Никто не имеет права вмешиваться в частные дела искусства. Оно полноправно и независимо. Но зато и ему пришлось торжественно и навсегда отказаться от всяких претензий на власть. За это ему и выдан патент на «чистое эстетическое созерцание» – своего рода удостоверение о благонадежности.
Так все мирно и благополучно устроилось, в согласии с духом девятнадцатого века…
А в 20-м поэтам стало тесно в установленных границах; они исступленно бросаются в мистику, в магию или, что еще проще – в какой-нибудь футуризм, дадаизм, сюрреализм…
Явления этого последнего порядка, конечно, вне искусства и даже – вне культуры (ибо культура начинается там, где есть преодоление, отбор, строгость), но они – совершенно неустранимый коррелят маленькой, засушенной и смирившейся поэзии. И мы, отказавшиеся от основной и исконной традиции поэзии – властвовать и учить – имеем ли мы право противопоставлять этим разнузданным мятежникам лишь пустые и случайные аксессуары традиции? Есть доля правоты в мятеже, когда «хранители традиции» занимаются выискиванием еще не видимых нюансов или мирно изготовляют кисленький лирический студень.
6
Искусство стало для нас освобождающим наркотиком. Мы ищем уйти, спрятаться в искусство, потеряв себя в нем. Теории о «безвольном и бесстрастном эстетическом созерцании» пришлись нам поэтому весьма кстати. Для других, искусство – некий душевный громоотвод: в его прозрачные и отрешенные сферы отводим мы из жизни все опасные и героические энергии нашего духа.

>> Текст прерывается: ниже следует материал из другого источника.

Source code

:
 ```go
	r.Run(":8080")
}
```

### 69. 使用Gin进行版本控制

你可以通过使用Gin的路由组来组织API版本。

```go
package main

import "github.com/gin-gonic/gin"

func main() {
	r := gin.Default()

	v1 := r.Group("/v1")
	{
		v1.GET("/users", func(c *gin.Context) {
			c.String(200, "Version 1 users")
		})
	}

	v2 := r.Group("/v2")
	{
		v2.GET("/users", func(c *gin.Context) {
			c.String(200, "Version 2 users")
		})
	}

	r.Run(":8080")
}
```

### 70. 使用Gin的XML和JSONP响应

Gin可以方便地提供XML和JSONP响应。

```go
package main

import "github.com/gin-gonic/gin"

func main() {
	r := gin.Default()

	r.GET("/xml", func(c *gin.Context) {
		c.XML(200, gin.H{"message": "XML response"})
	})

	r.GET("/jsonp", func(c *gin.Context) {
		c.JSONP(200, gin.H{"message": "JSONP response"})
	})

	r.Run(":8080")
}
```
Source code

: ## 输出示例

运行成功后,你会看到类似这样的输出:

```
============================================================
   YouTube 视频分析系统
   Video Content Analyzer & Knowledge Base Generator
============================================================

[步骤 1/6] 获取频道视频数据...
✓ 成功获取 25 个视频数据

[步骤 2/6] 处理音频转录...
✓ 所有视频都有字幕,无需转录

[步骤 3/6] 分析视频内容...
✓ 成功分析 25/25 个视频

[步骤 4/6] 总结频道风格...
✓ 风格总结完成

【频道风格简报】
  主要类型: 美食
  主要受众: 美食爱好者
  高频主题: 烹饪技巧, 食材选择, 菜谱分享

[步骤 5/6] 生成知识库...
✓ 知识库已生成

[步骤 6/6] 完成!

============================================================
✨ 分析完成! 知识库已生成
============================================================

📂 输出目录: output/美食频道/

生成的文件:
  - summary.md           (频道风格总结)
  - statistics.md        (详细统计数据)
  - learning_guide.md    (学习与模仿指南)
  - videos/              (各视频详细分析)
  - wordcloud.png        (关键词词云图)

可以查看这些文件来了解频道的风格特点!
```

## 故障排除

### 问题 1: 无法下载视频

И в том и в другом случае произведение искусства является нам как самоцель, нечто в себе замкнутое, себе довлеющее, вырванное из потока жизни и становления. Но ощущение какой-то неоспоримой реальности, присущей искусству, мешает нам до конца истолковать его как «возвышающий обман» и «освобождающую иллюзию». Приходится постулировать сверхчувственные реальности, потусторонние миры, на которые искусство обязано намекать, чтобы не разрешиться в пустую иллюзию. Понимаемый статически, художественный объект может быть оправдан лишь как знак и символ.
На самом деле, реальность художественного объекта есть не реальность вещи, но реальность силы: он не указует куда-то в пустоты абсолюта, но конкретно, осязательно перестраивает живую и близкую действительность; он не сообщает, но повелевает; это – точка приложения сил, узел энергий, призванных медленно преосуществлять плоть космоса.
Эта поэма, этот сонет – лишь развернутая заклинательная формула, какое-то единство и неповторимо найденное сопряжение смыслов, сочетание слов и ритмов, властное заклясть бытие, реально овладеть им.
Здесь становится понятным основной парадокс искусства: чем строже, чем устойчивей формула, тем многообразней и динамичней воздействие. Отсюда: неправота стремления внести текучесть, движение, многосмысленность в самую формулу (это коренная ложь всякого разнуздания слова, всякого романтизма). Темные и спутанные формулы если и способны призвать к жизни какие-то энергии, то неспособны направить их. Все романтики (в том числе наши символисты) подобны гетевскому ученику волшебника, что сумел вызвать духов, но не сумел повелевать ими: поэтому вызванная сила обернулась силой опасной и разрушительной.
Так обнаруживается правота классической концепции поэзии, поскольку строгость формы есть точность магической формулы, единственно нужной, и из которой должно быть исключено все, кроме неизбежного. Но в лживом неоклассицизме разных толков строгость формы сводится к скудости, а в лучшем случае – к приятной благоустроенности.
7
Человечество, женственное по своей сущности, ждет от искусства мужественного и оплодотворяющего насилия; ему не нужны утонченные игры мечтательных кастратов.
Вернуть поэзии ее действенную, заклинательную и эротическую природу – или ей не быть: такова дилемма, с неизбежностью предстоящая поэту.